In parts of the world shaped by war, sanctions and political collapse, banks may still have doors and buildings, but their ability to function is sharply limited. Cash is scarce, international transfers are frozen, and everyday transactions become difficult or impossible.
HesabPay, a digital global payment platform, was built for exactly those conditions. Created by an Afghan American entrepreneur, the platform allows humanitarian agencies and individuals to send and receive money with nothing more than a phone and an internet connection.
“HesabPay tries to help people receive funds wherever they are in the world,” said Sanzar Kakar, who created the digital wallet in Kabul, Afghanistan, in 2016. He previously ran the country’s leading payroll processor. “We particularly focus on very difficult jurisdictions, areas where there might not be any banks.” Kakar said HesabPay now has the backing of the Afghan government, which granted the company a business license to operate as a financial institution.
According to Algorand, the blockchain used by HesabPay, more than 1 million people received lifesaving assistance through the platform in 2025. That support included cash assistance from the United Nations World Food Programme, the United Nations High Commissioner for Refugees and the World Bank.
“In a country with near-total banking collapse, HesabPay has become a lifeline, allowing people to receive and spend digital currency quickly, securely, and with dignity,” Algorand stated on its website. “But it doesn’t stop there.
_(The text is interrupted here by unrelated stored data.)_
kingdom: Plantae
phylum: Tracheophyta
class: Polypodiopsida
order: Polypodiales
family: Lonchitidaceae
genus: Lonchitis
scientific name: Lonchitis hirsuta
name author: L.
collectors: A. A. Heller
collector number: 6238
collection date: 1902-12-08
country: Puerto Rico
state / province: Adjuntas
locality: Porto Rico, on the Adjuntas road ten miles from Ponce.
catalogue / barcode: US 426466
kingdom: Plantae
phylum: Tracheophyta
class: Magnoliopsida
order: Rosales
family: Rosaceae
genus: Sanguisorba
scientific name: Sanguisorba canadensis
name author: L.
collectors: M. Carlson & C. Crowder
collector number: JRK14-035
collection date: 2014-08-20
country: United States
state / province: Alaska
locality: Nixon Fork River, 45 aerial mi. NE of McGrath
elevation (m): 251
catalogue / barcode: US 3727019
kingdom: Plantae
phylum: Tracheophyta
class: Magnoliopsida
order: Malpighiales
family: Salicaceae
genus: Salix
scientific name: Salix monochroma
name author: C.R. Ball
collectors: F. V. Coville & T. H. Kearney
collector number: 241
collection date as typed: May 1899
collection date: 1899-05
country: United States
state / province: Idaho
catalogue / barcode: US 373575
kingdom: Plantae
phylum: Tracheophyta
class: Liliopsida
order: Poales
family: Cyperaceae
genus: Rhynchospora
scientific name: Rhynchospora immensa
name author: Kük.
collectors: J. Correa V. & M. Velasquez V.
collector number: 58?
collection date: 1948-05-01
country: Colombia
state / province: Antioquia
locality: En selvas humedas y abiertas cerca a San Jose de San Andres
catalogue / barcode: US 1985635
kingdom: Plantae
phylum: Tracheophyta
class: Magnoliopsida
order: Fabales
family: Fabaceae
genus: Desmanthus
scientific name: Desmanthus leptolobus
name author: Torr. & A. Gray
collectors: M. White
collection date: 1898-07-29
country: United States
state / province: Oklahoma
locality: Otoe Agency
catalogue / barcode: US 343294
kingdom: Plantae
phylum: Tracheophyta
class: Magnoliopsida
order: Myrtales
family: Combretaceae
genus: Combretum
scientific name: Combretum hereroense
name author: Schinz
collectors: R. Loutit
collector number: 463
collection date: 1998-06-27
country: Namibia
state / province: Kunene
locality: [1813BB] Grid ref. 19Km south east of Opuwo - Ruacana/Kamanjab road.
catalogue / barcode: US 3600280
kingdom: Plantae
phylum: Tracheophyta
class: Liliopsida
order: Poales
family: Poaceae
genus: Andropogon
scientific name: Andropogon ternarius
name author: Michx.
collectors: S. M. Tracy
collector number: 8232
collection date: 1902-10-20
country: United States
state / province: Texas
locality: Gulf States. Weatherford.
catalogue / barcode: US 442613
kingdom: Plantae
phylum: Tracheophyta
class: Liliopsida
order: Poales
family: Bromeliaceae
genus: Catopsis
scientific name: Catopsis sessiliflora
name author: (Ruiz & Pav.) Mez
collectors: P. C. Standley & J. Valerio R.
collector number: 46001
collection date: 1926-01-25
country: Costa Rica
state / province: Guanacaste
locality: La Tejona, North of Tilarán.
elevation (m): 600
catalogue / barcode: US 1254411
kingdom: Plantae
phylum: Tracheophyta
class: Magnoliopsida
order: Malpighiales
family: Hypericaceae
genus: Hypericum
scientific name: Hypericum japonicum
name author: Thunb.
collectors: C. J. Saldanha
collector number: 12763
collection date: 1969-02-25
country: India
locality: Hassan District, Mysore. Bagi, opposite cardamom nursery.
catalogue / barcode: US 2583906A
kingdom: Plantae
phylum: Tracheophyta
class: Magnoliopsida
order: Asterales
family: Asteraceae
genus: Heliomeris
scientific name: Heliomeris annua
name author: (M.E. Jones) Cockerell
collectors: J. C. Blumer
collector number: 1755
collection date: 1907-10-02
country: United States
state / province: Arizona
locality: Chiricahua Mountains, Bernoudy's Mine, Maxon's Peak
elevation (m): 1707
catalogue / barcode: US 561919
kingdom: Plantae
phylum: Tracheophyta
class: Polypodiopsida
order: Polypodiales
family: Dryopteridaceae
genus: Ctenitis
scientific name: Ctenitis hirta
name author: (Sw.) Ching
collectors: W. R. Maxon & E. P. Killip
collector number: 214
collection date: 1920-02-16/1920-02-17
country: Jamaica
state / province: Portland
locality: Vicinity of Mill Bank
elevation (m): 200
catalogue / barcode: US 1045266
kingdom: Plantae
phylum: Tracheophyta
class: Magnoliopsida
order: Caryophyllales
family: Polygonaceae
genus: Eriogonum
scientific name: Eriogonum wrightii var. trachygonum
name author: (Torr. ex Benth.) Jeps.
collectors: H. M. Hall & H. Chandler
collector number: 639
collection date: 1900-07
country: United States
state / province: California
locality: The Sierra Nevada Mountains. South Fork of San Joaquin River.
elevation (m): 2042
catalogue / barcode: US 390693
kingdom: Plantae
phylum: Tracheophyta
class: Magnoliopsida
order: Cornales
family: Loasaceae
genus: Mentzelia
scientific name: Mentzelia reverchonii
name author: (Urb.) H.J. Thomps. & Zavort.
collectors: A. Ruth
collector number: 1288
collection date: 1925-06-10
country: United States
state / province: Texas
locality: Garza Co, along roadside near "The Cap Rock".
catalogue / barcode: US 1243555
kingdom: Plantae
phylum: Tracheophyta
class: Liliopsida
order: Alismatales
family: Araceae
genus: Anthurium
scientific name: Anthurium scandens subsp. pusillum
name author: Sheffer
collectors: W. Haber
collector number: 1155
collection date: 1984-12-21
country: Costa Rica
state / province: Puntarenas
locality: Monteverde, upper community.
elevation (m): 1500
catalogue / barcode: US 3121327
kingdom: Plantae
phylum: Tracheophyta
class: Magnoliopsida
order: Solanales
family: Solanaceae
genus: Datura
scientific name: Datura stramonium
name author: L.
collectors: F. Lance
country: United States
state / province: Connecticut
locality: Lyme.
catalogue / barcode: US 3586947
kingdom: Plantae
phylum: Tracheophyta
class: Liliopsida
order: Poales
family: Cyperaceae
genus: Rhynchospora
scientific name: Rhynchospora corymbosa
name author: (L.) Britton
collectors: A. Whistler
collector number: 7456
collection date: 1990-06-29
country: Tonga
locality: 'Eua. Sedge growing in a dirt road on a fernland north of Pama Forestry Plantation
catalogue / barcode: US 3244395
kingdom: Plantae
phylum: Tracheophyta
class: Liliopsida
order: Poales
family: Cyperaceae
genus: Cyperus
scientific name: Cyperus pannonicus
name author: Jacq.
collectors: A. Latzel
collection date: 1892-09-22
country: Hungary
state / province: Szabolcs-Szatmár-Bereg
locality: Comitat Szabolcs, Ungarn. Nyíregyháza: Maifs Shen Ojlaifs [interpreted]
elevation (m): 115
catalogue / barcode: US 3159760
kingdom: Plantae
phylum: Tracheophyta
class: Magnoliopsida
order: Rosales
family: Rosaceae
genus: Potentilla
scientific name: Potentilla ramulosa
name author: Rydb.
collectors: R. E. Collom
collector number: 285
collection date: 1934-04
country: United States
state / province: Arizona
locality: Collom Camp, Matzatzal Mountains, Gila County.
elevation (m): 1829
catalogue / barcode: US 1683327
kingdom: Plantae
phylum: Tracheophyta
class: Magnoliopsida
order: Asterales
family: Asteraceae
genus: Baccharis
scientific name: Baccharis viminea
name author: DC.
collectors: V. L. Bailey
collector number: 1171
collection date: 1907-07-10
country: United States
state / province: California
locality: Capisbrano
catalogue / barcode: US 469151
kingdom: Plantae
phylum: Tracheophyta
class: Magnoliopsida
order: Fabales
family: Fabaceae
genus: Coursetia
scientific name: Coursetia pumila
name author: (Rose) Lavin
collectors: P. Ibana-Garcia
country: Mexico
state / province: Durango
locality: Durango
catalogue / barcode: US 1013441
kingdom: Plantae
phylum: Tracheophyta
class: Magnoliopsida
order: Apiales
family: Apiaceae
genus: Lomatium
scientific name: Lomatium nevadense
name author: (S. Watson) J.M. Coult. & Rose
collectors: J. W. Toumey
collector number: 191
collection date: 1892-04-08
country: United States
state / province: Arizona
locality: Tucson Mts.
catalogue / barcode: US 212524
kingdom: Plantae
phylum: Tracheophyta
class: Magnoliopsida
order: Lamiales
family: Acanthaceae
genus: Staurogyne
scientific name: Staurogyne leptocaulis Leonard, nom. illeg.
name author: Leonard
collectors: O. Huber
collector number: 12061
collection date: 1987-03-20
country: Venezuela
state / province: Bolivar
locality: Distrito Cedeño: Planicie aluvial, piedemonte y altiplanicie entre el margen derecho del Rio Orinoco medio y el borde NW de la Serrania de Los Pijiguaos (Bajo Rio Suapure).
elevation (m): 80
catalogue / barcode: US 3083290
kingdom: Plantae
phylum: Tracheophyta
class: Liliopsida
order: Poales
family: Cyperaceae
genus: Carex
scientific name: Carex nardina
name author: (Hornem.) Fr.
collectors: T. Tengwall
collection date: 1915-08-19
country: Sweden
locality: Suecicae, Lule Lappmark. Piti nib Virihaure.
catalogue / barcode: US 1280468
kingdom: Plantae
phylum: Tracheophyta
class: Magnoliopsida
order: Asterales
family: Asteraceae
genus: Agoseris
HesabPay is now a household utility platform too. Hundreds of thousands of Afghans are using it to pay electricity bills, a use case that proves digital wallets aren’t just for emergencies, they’re for everyday life. For the Foundation, Afghanistan is now a flagship success. It’s a proof-of-concept we can carry into other distressed banking environments.”
HesabPay is available as a smartphone app and also works on feature phones using USSD technology or QR code cards, allowing access even in low-connectivity environments. For users, much of the technology remains invisible. Accounts are tied to phone numbers, protected by PIN codes and two-factor authentication, and supported by locally managed offices across the country.
A London School of Economics study found that digital aid delivered through HesabPay reduced skipped meals among Afghan women and kept 98 percent of assistance circulating digitally with local merchants.
According to the World Food Programme, HesabPay has been particularly beneficial for women. “HesabPay is an Afghanistan fintech solution providing secure digital cash transfers to vulnerable communities in Afghanistan. With HesabPay, WFP recipients, particularly women, can access aid through digital wallets, SMS-based phones or debit cards. They no longer have to wait in long queues providing dignity of access, and with their own financial accounts they are empowered to withdraw cash or make purchases at 1,000 local merchants. Operationally, HesabPay’s blockchain-backed reporting ensures real-time transparency, enhancing WFP’s operational accountability,” the agency said.
The model is now extending beyond Afghanistan. HesabPay has expanded into Syria and plans to move into Haiti and Sudan, where financial systems exist but are often constrained by sanctions, instability or high transaction costs. In Syria, international financial institutions largely avoid the country, and remittance services such as Western Union can charge fees of up to 10 percent.
A pilot program was launched in Syria in August 2024 when Mercy Corps Ventures partnered with HesabPay and Pioneers Innovation, a local Syrian organization. Mercy Corps is a global humanitarian agency.
According to Mercy Corps, “Under the pilot program, aid funds were sent as stablecoins directly from the Mercy Corps treasury in the U.S. to the Mercy Corps Syria country office’s HesabPay digital wallet. Funds were then distributed to digital wallets of 100 smallholder farmers, shared between 650-700 people in the Al-Hasakah region based on average household size. Participants could spend the digital money at participating vendors at their desired pace, without concern for currency fluctuations. By using crypto-enabled digital wallets with our partner, HesabPay, Mercy Corps is getting support to returnee farmers 96 percent faster and at 60 percent lower cost than traditional cash transfers. That means more farmers rebuilding their livelihoods, and more communities recovering.”